TEXT SHOWN:
And that is where we are – slaves abandoned to our own judgment, deaf to any final word, opposed even to the uttering of a final word, and the only arbiter of value appears to be money.

 

That is why Jesus urges disciples to be alert to the signs of the times: “When you see these things happening, know that the kingdom of God is near” (Luke 31:31). In many other places, Jesus urges disciples to be alert: “Be alert and of sober mind. Your enemy the devil prowls around like a roaring lion, looking for someone to devour” (I Peter 5:8, see also Matthew 24:42, Mark 13:33, I Corinthians 16:13). We may not be able to rescue the culture. It is the sad history of our species that all cultures ultimately insist on so many errors that they can’t be saved. The 20th century alone saw the destruction of eight empires (German, Austro-Hungarian, Russian, Ottoman, British, French, Nazi and Soviet) and the grisly deaths of over a hundred million people as those empires fell. But in God’s providence, there are some who are ready to plant and tend the seeds of the next culture, which has a shot at healing the traumas we have so recklessly created. It will be long work, and tedious. We will probably have to make do for long stretches with lean resources, both physical and intellectual, all kinds of evils will be attributed to us falsely, and few now alive may live to see the fruit of our cultivation.

 

So, we need to start cultivating because that is what faith is – “the assurance of things hoped for, the conviction of things not seen” (Hebrews 11:1-3).

GIVEN MATERIAL:
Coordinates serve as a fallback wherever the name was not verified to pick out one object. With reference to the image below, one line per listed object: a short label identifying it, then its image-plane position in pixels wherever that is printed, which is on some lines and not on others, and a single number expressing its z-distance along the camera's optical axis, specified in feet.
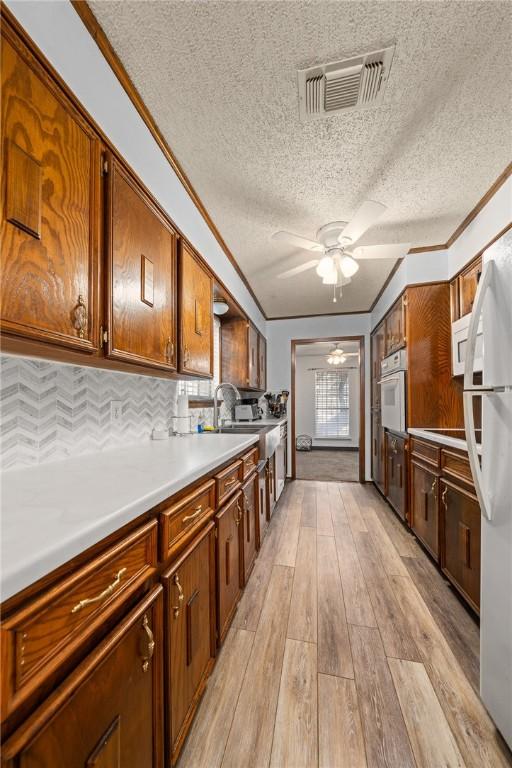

YOUR TASK:
In the text above, how many empires does it say the 20th century saw destroyed? Please answer in a few words.

RESULT OF THIS EXERCISE:
Eight empires.